**SUPPLIED TEXT:**

From 9f2234ea23f29a395ea6e938d44a7ce1422802f3 Mon Sep 17 00:00:00 2001
From: Robbert Krebbers <mail@robbertkrebbers.nl>
Date: Tue, 15 Mar 2016 02:37:55 +0100
Subject: [PATCH] Rules for opening timeless invariants.
---
program_logic/invariants.v | 23 +++++++++++++++++++++++
1 file changed, 23 insertions(+)
diff --git a/program_logic/invariants.v b/program_logic/invariants.v
index 0035924cb..a50eb388e 100644
--- a/program_logic/invariants.v
+++ b/program_logic/invariants.v
@@ -51,6 +51,17 @@ Proof.
rewrite assoc -always_and_sep_l pvs_closeI pvs_frame_r left_id.
apply pvs_mask_frame'; set_solver.
Qed.
+Lemma inv_fsa_timeless {A} (fsa : FSA Λ Σ A)
+ `{!FrameShiftAssertion fsaV fsa} E N P `{!TimelessP P} Ψ R :
+ fsaV → nclose N ⊆ E →
+ R ⊢ inv N P →
+ R ⊢ (P -★ fsa (E ∖ nclose N) (λ a, ▷ P ★ Ψ a)) →
+ R ⊢ fsa E Ψ.
+Proof.
+ intros ??? HR. eapply inv_fsa, wand_intro_l; eauto.
+ trans (|={E ∖ N}=> P ★ R)%I; first by rewrite pvs_timeless pvs_frame_r.
+ apply (fsa_strip_pvs _). by rewrite HR wand_elim_r.
+Qed.
(* Derive the concrete forms for pvs and wp, because they are useful. *)

**Dataset entries:**

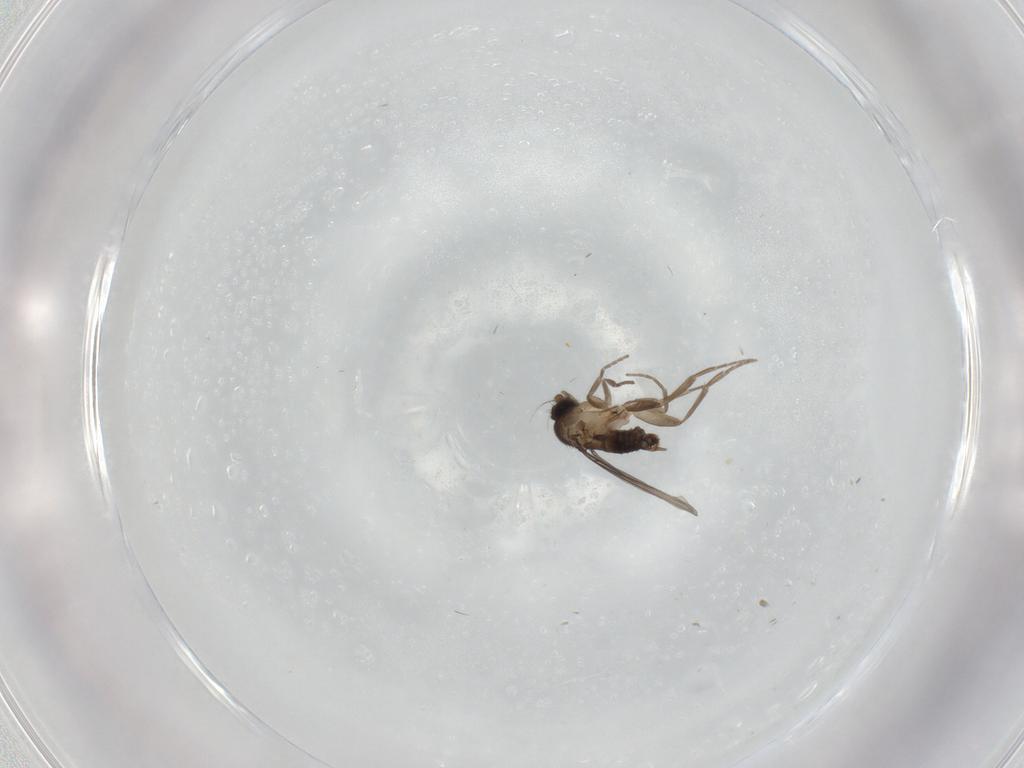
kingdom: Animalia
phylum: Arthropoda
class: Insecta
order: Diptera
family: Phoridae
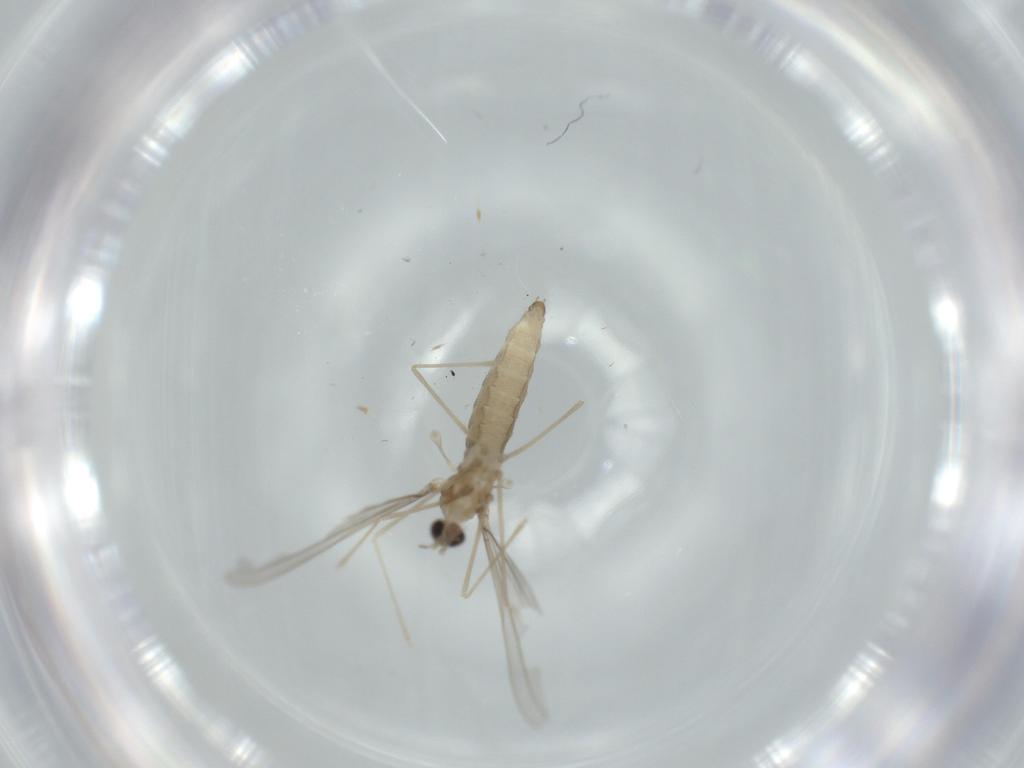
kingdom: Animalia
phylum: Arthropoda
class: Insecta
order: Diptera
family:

**JOB:** Reproduce the patch above, from its first line to its last, with no change.

**CORRECT RESPONSE:**
From 9f2234ea23f29a395ea6e938d44a7ce1422802f3 Mon Sep 17 00:00:00 2001
From: Robbert Krebbers <mail@robbertkrebbers.nl>
Date: Tue, 15 Mar 2016 02:37:55 +0100
Subject: [PATCH] Rules for opening timeless invariants.
---
program_logic/invariants.v | 23 +++++++++++++++++++++++
1 file changed, 23 insertions(+)
diff --git a/program_logic/invariants.v b/program_logic/invariants.v
index 0035924cb..a50eb388e 100644
--- a/program_logic/invariants.v
+++ b/program_logic/invariants.v
@@ -51,6 +51,17 @@ Proof.
rewrite assoc -always_and_sep_l pvs_closeI pvs_frame_r left_id.
apply pvs_mask_frame'; set_solver.
Qed.
+Lemma inv_fsa_timeless {A} (fsa : FSA Λ Σ A)
+ `{!FrameShiftAssertion fsaV fsa} E N P `{!TimelessP P} Ψ R :
+ fsaV → nclose N ⊆ E →
+ R ⊢ inv N P →
+ R ⊢ (P -★ fsa (E ∖ nclose N) (λ a, ▷ P ★ Ψ a)) →
+ R ⊢ fsa E Ψ.
+Proof.
+ intros ??? HR. eapply inv_fsa, wand_intro_l; eauto.
+ trans (|={E ∖ N}=> P ★ R)%I; first by rewrite pvs_timeless pvs_frame_r.
+ apply (fsa_strip_pvs _). by rewrite HR wand_elim_r.
+Qed.
(* Derive the concrete forms for pvs and wp, because they are useful. *)